Given text -
With the release of version 3.0.0, Hadoop introduced the use of Erasure Coding (EC) in HDFS. By default HDFS achieves durability via block replication. Usually the replication count is 3, resulting in a storage overhead of 200%. Hadoop 3 introduced EC as a better way to achieve durability. EC behaves much like RAID 5 or 6…for k blocks of data, m blocks of parity data are generated, from which the original data can be recovered in the event of disk or node failures (erasures, in EC parlance). A typical EC scheme is Reed-Solomon 6-3, where 6 data blocks produce 3 parity blocks, an overhead of only 50%. In addition to doubling the available disk space, RS-6-3 is also more fault tolerant…a loss of 3 data blocks can be tolerated, whereas triple replication can only sustain a loss of two.
To use EC with Accumulo, it is highly recommended that you first rebuild Hadoop with support for Intel’s ISA-L library. Instructions for doing this can be found here
Important Warning
As noted here, the current EC implementation does not support hflush()
and hsync()
. These functions are no-ops, which means that EC coded files are not guaranteed to be written to disk after a sync or flush. For this reason, EC should never be used for the Accumulo write-ahead logs. Data loss may, and most likely will, occur. It is also recommended that tables in the accumulo
namespace (root
and metadata
for example) continue to use replication.
EC and Threads
Due to the striped nature of an EC encoded file, an EC enabled HDFS client is threaded. This becomes an issue when an Accumulo client or service is configured to use multiple threads to read or write to HDFS, and becomes especially problematic when doing bulk imports. By default, Accumulo will use eight times the number of cores on the client machine to scan the files to be imported and map them to tablet files. Each thread created to scan the input files will create on the order of k threads to perform parallel I/O. RS-10-4 on a 16 core machine, for instance, will spawn over a thousand threads to perform this operation. If sufficient memory is not available, this operation will fail without providing a meaningful error message to the user. This particular problem can be ameliorated by setting the bulk.threads
client property to 1C
(i.e. one thread per core), down from the default of 8C
. Similar care should be taken when setting other thread limits.

Work to be completed - Please update the erasure coding text from "With the release" up to and including "loss of two.", with "storage overhead" replaced by "space overhead".

Dataset extract -
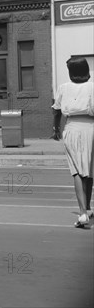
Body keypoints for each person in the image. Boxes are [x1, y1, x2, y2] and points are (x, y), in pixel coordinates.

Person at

Problem solution -
With the release of version 3.0.0, Hadoop introduced the use of Erasure Coding (EC) in HDFS. By default HDFS achieves durability via block replication. Usually the replication count is 3, resulting in a space overhead of 200%. Hadoop 3 introduced EC as a better way to achieve durability. EC behaves much like RAID 5 or 6…for k blocks of data, m blocks of parity data are generated, from which the original data can be recovered in the event of disk or node failures (erasures, in EC parlance). A typical EC scheme is Reed-Solomon 6-3, where 6 data blocks produce 3 parity blocks, an overhead of only 50%. In addition to doubling the available disk space, RS-6-3 is also more fault tolerant…a loss of 3 data blocks can be tolerated, whereas triple replication can only sustain a loss of two.